Dostoyevsky knew what all great souls know, but which we, in our hedonism and cowardice refuse to accept. William Blake put it like this in his Auguries of Innocence:

                             Joy and woe are woven fine,
                             A clothing for the soul divine.
                             Under every grief and pine
                             Runs a joy with silken twine.
                             Man was made for joy and woe;
                             And when this we rightly know
                             Thro’ the world we safely go.

We find a similar idea in The Friendship Tree, a book written about Davoren Hanna, by his father Jack. Davoren was born with terrible handicaps. He couldn’t walk, he couldn’t speak, and yet he had a remarkable poetic gift which was nurtured by his parents at enormous cost to themselves and their own peace and tranquillity. Davoren’s mother died, partly, at least, from the strain of caring for her son, in 1990, and Davoren himself died, aged just nineteen, in 1994. At the end of his book, Jack, Davoren’s father, sums it all up: ‘Earth to earth, and dust to dust, we say, but in between, such roaring, such flights, such sorrows, such heart-bonding, such words of nurture and celebration, such song.’ Are we up for this, do we want to sing in ecstasy, or do we just want peace and quiet, a full stomach, and longer eyelashes?
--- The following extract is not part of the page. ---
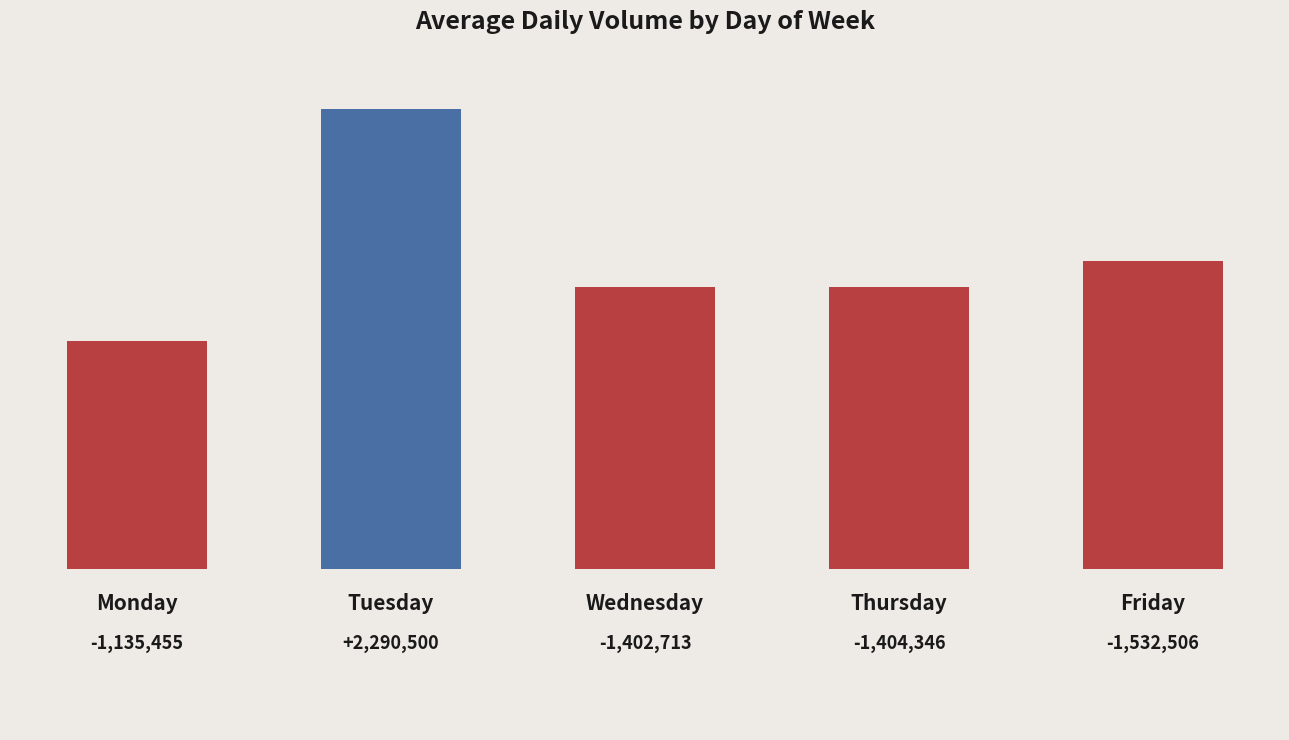

At which label is the value closest to 1712977?

4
     James and John wanted the prize without the pain, spiritual enlightenment without effort. But this Gospel, along with all the great works of spiritual literature, tells us that this is impossible. And this is the important lesson of Scorpio: we can’t have the heights without the depths; we can’t have a crown without a cross; we can’t get to Jerusalem unless we are prepared to go through Jericho.